SUPPLIED MATERIAL:
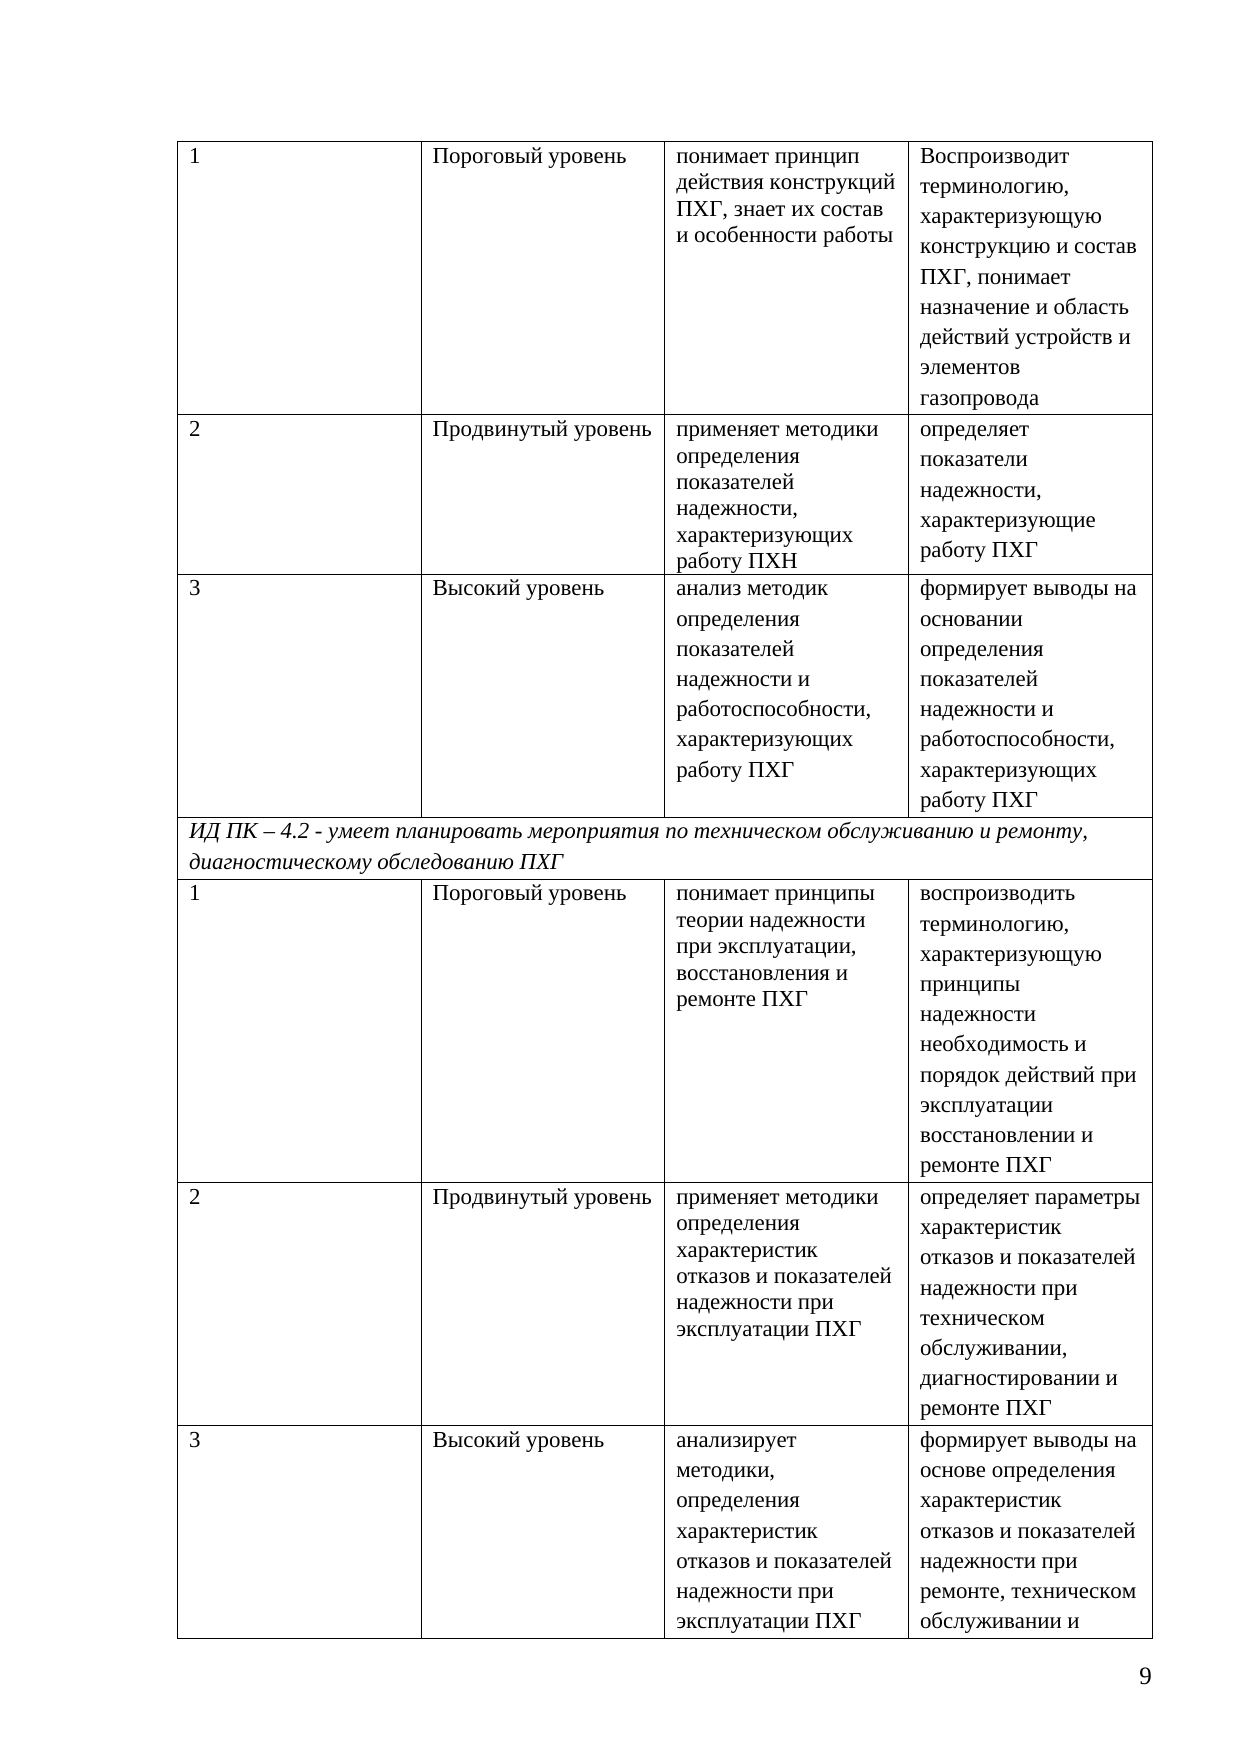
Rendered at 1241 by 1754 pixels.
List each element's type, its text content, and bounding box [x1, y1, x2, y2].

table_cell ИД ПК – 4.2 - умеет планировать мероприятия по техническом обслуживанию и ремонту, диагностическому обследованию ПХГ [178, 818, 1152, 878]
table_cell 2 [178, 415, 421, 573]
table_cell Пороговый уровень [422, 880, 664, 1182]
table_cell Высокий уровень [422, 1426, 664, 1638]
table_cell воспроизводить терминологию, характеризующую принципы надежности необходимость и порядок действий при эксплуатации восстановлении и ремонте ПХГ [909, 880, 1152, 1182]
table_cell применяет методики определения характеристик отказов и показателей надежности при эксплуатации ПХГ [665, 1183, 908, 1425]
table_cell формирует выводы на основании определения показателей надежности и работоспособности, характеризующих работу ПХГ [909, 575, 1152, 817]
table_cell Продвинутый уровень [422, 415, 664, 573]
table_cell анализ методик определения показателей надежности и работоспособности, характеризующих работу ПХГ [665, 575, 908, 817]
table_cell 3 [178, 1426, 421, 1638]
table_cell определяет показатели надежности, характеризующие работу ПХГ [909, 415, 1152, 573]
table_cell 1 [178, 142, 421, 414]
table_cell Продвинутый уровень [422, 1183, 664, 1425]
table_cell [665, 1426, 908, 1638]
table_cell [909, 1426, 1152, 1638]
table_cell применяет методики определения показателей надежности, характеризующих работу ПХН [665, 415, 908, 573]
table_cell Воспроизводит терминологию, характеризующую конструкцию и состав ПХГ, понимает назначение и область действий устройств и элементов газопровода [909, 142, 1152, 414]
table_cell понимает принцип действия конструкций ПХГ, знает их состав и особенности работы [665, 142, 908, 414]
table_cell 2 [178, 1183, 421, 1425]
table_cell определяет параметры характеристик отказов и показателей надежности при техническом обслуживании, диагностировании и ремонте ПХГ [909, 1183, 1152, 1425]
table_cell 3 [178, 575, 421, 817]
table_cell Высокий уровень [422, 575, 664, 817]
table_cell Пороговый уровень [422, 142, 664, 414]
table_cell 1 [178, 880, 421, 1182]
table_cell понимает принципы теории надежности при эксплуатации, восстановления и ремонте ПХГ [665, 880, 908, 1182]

---

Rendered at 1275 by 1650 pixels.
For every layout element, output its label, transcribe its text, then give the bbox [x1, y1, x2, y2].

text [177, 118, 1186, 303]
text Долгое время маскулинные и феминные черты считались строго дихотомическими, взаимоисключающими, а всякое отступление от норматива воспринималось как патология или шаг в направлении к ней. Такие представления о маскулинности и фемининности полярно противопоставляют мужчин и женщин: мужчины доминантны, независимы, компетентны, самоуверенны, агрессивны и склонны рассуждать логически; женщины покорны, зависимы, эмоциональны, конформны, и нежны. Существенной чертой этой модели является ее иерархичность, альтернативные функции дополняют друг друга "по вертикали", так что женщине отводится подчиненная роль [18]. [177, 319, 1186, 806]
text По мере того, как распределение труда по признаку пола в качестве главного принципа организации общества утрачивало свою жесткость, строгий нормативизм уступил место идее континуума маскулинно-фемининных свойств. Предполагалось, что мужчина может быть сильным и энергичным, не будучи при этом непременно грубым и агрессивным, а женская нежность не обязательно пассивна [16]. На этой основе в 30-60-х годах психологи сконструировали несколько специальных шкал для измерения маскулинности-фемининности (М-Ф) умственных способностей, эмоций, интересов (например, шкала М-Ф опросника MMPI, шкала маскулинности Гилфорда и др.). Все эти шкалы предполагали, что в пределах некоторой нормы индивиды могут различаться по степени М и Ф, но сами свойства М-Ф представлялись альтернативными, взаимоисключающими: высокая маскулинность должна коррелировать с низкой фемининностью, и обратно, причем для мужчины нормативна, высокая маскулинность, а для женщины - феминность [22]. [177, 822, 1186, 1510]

--

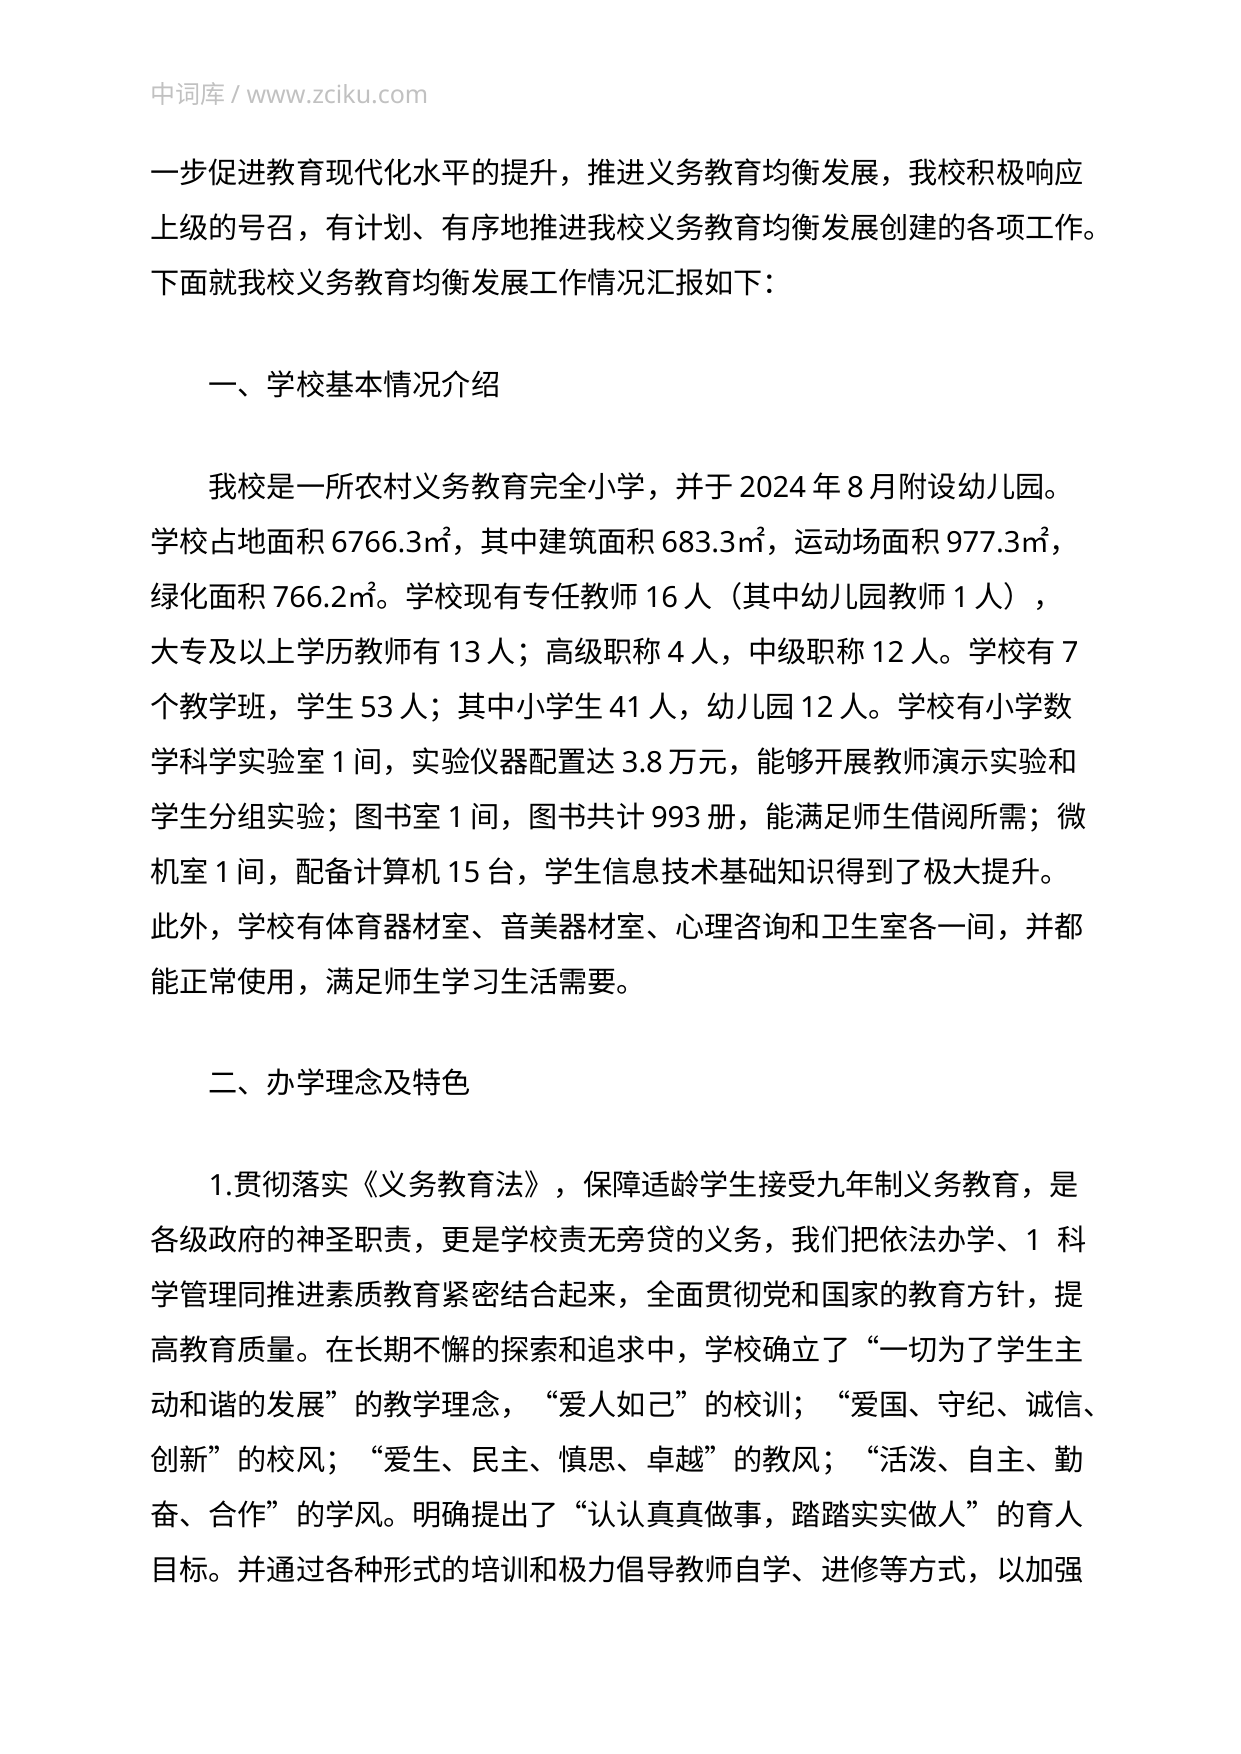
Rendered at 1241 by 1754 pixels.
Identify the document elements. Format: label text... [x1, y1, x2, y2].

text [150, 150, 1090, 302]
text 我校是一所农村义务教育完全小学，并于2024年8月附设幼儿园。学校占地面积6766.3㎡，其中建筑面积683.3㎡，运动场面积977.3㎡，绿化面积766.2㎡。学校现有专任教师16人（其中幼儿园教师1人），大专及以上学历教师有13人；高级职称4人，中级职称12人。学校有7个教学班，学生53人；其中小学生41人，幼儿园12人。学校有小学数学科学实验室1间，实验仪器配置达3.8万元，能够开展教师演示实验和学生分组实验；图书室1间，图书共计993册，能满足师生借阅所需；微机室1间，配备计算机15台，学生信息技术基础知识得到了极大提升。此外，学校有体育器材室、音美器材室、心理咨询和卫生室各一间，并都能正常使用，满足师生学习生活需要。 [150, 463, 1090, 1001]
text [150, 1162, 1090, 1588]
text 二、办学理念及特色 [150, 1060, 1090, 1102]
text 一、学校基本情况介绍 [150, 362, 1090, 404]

EXERCISE DETAILS:
The exercise is to copy out every line above that has the word "label" in it.

WRITTEN SOLUTION:
For every layout element, output its label, transcribe its text, then give the bbox [x1, y1, x2, y2].
Identify the document elements. Format: label text... [x1, y1, x2, y2].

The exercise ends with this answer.